In this excerpt from my letter, I am talking about an evening when my stepmother and I got into an uproarious argument which caused me to then run away from my dad’s house that night and, ultimately, forever:
You stood by and did nothing to intervene or protect me. I’d had enough, so I packed my bag, went to the basement and called my Paps. He came to get me, asked no questions and took me home where I was both safe and loved.
A few years prior to this, you and Tammy sat me down at the kitchen table and explained to me that my mother didn’t love me. It was what I can only assume was a rickety attempt to convince me to change my mind about who I wanted to live with — it was around the time when I was old enough in the eyes of the court to make such a decision. Tammy informed me that my mom was bleeding you all dry with her child support “demands” (I’d later learn that the “demands” were meager compared to what other men are faced with, but that’s irrelevant). She said she actually loves her son and that’s why she never asked for child support – she just wanted her kid – insinuating the only logical reason my mom wanted child support was because she didn’t want me, I was merely a way she could get free money.
The night Paps took me home, that same mother had just gotten off a 12-hour day shift and was tired. She needed to go to bed early because she had another day shift the next day, but instead, she had a heartbroken, crying little boy in her living room. She never admitted to this and certainly never acted like it, but she was scared. She was sad for me and was fully uncertain how to move forward – this was a wrench in her plan that she didn’t expect. I knew this and the thought of being a burden on my mom made me hurt even worse.
But she didn’t skip a beat. We figured it out that night, and with my Paps’s help, we had my new living arrangement figured out. She calmed my nerves, telling me over and over how much she loved me. I fell asleep in her arms that night.

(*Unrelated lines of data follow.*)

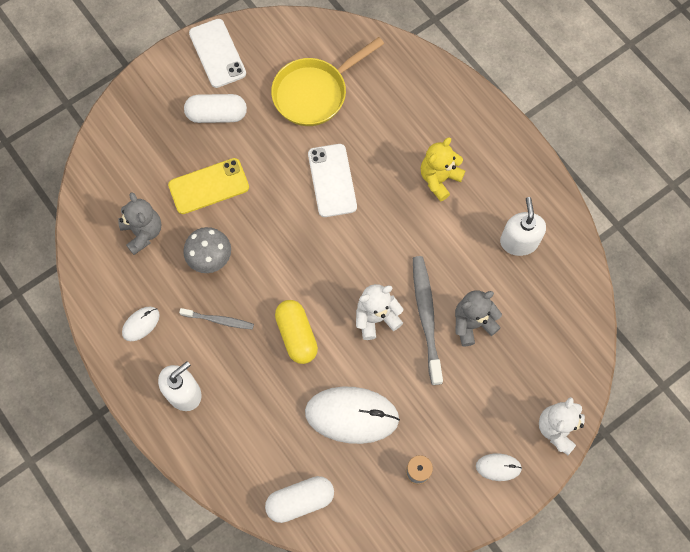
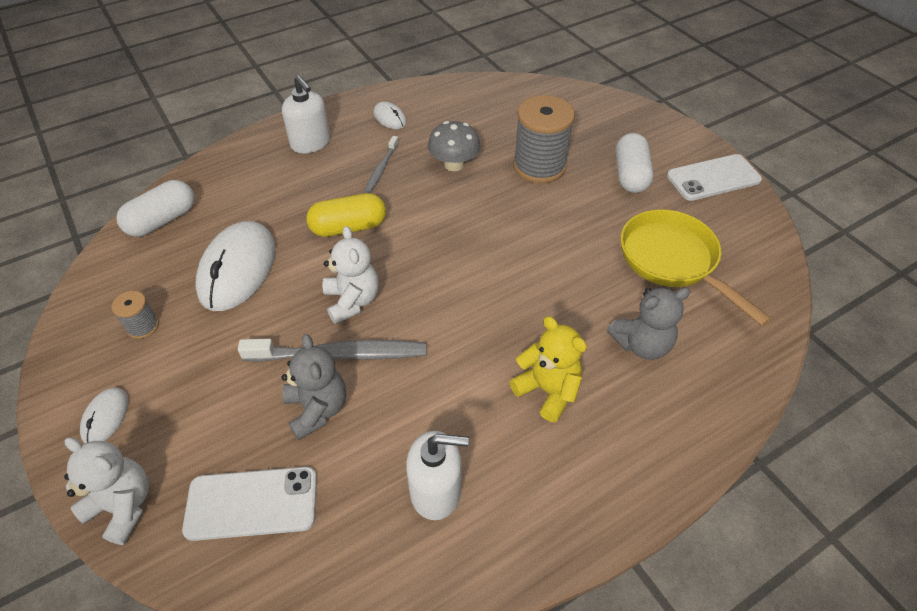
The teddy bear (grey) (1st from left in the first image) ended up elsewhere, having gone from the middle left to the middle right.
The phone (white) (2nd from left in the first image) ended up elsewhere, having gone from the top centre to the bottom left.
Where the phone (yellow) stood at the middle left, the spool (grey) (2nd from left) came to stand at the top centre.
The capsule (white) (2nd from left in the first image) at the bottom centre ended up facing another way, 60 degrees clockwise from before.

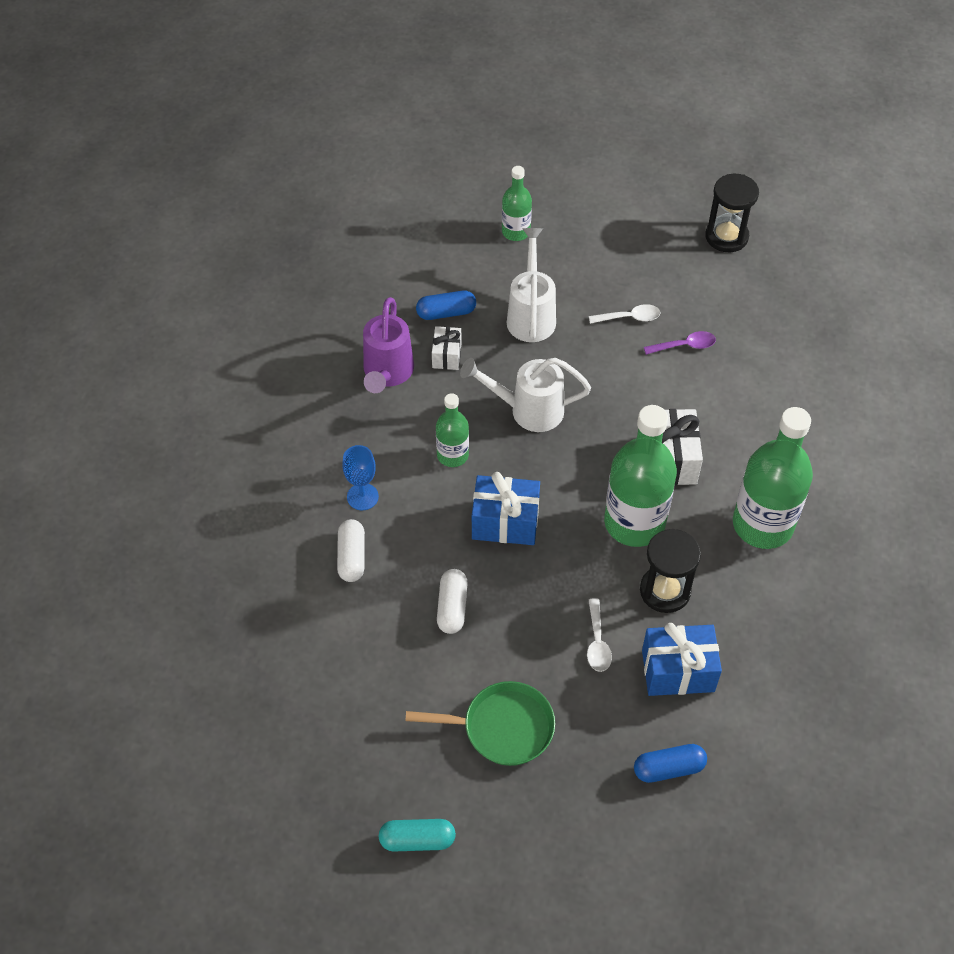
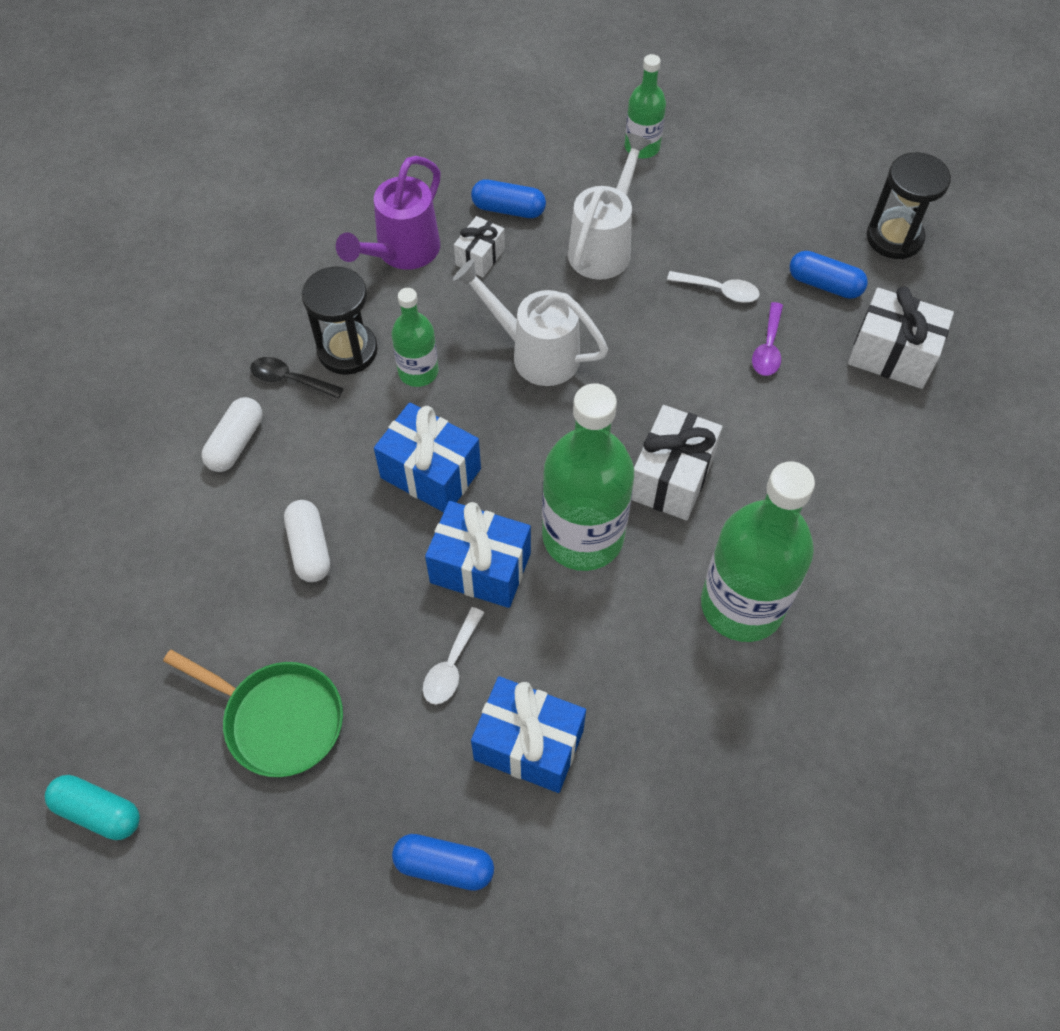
The second view gained the gift (blue) (2nd from left) at the centre.
The second view gained the capsule (blue) (3rd from left) at the top right.
The second view gained the gift (white) (3rd from left) at the top right.
The hourglass (black) (1st from left) ended up elsewhere, having gone from the middle right to the top left.
Where the goblet (blue) stood at the centre, the spoon (black) came to stand at the middle left.
The capsule (white) (2nd from left) at the centre ended up facing another way, 45 degrees counterclockwise from before.
The spoon (purple) at the middle right ended up facing another way, 90 degrees clockwise from before.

Having to live through a divorce is hard on every child that has ever had the misfortune, and I don’t think I’m special for having lived it. Daily, I lived with confusion about why my parents couldn’t be together, not knowing if maybe I was the cause and having to learn to accept not one but two new stepfamilies into my life. Imagine how much of a mind-fuck it was, then, to feel such genuine, kind and unconditional love from a woman who my father – whom I loved very much – and his wife said didn’t love me.
My mom and I don’t really talk about it much – or ever, really – but we don’t need to. Everything we need to say is clearly communicated with every short road trip, in every bag that I carry for us both, and in every food court meal we share together. Whether the backseat of my truck is full of bags when we’re done or if we’re driving back home nearly empty handed (never completely), it’s all the same. Our hearts are filled; our souls are satisfied.
It’s now been about 30 years, but she’s still the loving mother who soldiered on despite having her world turned completely upside-down that fateful night. And even though I’m now about to turn 41, I’m still the little boy who was grateful to receive such unyielding love.
I love you too, Mum. I can’t wait to do it again next year.
Also, in case anyone was wondering, I scored some five-inch inseam shorts at New Balance, a store I initially skipped. Take that, Dwayne.
-jtf




I love the relationship you and your mom have. (also, she's awesome in general!)